In 2019 we first exposed Playboy-owned sex store Honey Birdette sexing up breast cancer for profit, utilising the logo of breast cancer charity McGrath Foundation to lend legitimacy to its sexual objectification of women.
In addition to sexualised representations of women in pink lingerie in their shopfront windows and social media pages, Honey Birdette promotional material included an image of a woman’s naked backside and legs in lingerie, and a porn-inspired instructional flyer for breast checking heavy on innuendo and accompanied by a pouting model examining her breasts.
Pairing a breast cancer charity with the sexual objectification of women is a classic example of 'pinkwashing' - a term used to describe companies that exploit breast cancer charities for profit and image enhancement.
After we contacted the McGrath Foundation, who confirmed the sex shop “had not acted in line with [their] agreement”, Honey Birdette was forced to pull sexualised images from its fundraiser.
However, Honey Birdette has continued to sexualise breast cancer, with McGrath Foundation logo displayed prominently alongside pornified representations of women’s bodies – and the McGrath Foundation have ignored us, endorsing Honey Birdette’s sexist and objectifying treatment of women.
We find it difficult to understand how a charity dedicated to women’s health could connect itself so publicly with a company that, according to global research, is complicit in harming it.
We are disappointed to learn that McGrath has ignored the harm and accepted the donation from Honey Birdette.
By accepting the donation and appearing to endorse the sex shop, McGrath has thrown young women under the bus. Honey Birdette routinely sexually objectifies women and exposes an all ages audience to this pornified content. Further, the company is the subject of multiple allegations of abuse, sexual harassment and misconduct in the workplace. McGrath's association with and implicit endorsement of Honey Birdette legitimises this conduct.

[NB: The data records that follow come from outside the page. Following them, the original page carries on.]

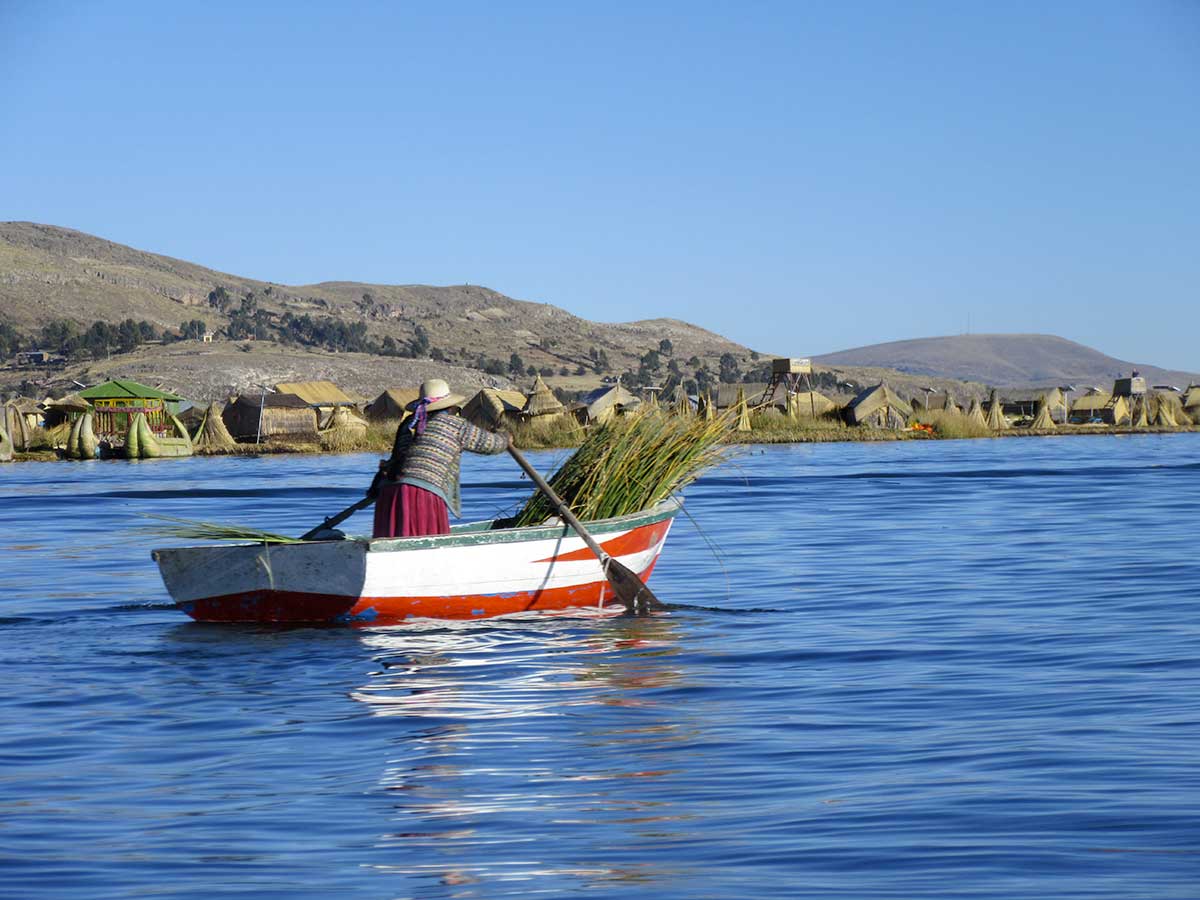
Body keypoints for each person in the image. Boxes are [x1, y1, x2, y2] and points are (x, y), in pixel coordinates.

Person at [372, 378, 509, 538]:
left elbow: (398, 457)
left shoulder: (409, 423)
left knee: (395, 538)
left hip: (390, 493)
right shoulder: (454, 425)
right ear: (450, 406)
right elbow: (491, 444)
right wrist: (506, 436)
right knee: (423, 540)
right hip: (421, 494)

Backlash to McGrath endorsement of Honey Birdette
A number of women, including breast cancer survivors, have called out the McGrath Foundation for legitimising Honey Birdette sexual objectification of women:
"Please, please reconsider this partnership. Cancer isn't sexy, and association with sexiness is likely the last thing cancer sufferers and survivors need."

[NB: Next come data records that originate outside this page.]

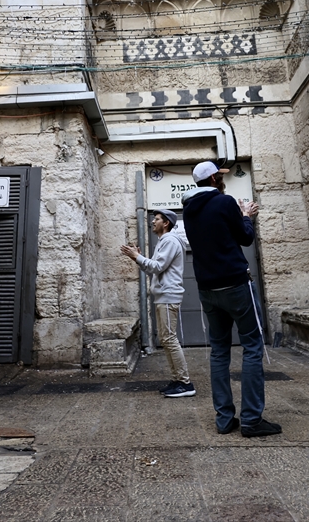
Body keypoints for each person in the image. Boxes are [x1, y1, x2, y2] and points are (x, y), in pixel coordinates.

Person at [181, 161, 278, 437]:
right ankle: (251, 419)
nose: (222, 180)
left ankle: (224, 419)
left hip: (207, 290)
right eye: (219, 176)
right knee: (252, 346)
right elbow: (245, 238)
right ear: (213, 178)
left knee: (219, 351)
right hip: (235, 284)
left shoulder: (189, 210)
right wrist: (246, 215)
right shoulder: (224, 203)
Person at [122, 209, 195, 398]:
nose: (153, 222)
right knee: (166, 339)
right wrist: (137, 259)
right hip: (164, 295)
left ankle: (185, 383)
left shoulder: (170, 241)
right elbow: (153, 269)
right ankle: (178, 379)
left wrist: (137, 257)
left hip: (169, 296)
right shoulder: (164, 241)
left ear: (166, 223)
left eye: (156, 219)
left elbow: (157, 266)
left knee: (169, 339)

"You have a beautiful and respected brand. Why trash it?"
"The absolute last thing women with cancer, especially breast cancer, need is more pressure to sexualise their bodies for the gaze of men. This insistence that women must conform to pornified sexual stereotypes while sick and fighting for their lives is revolting. Shame."
"You’ll also be supporting a sex store known for its sexist and porn-themed advertising, and for exploiting young female staff who report a culture of bullying, sexual harassment and mistreatment. Why would you want to partner with such an unethical company that harms women?"

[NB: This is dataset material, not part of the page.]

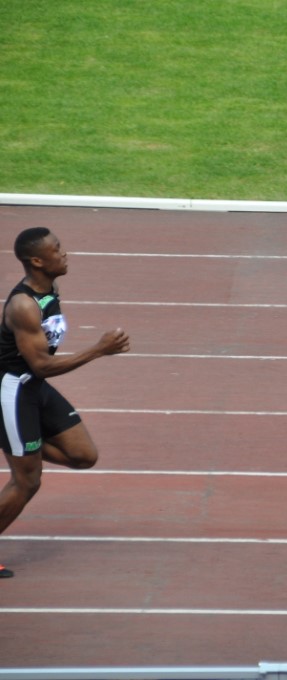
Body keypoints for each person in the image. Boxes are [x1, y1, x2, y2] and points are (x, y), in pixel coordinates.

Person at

"This is terrible. As a BC "survivor" I am deeply saddened to see an unethical and corrupt company, Honey Birdette, exploiting this important cause in order to try to "wash" their company of their terrible reputation for exploitation of female staff. Honey Birdette are exploiting the memory of women who have not survived and it is sad to see the McGrath Foundation, which does so much good work, aiding them in this for what must be a very tiny monetary reward. Shame."
"How would Jane feel about her good name and family friendly persona being associated with these pornographers? Shame on you for reducing her legacy to this."
We hope that going forward, the McGrath Foundation will reconsider their partnership and endorsement of sex store Honey Birdette.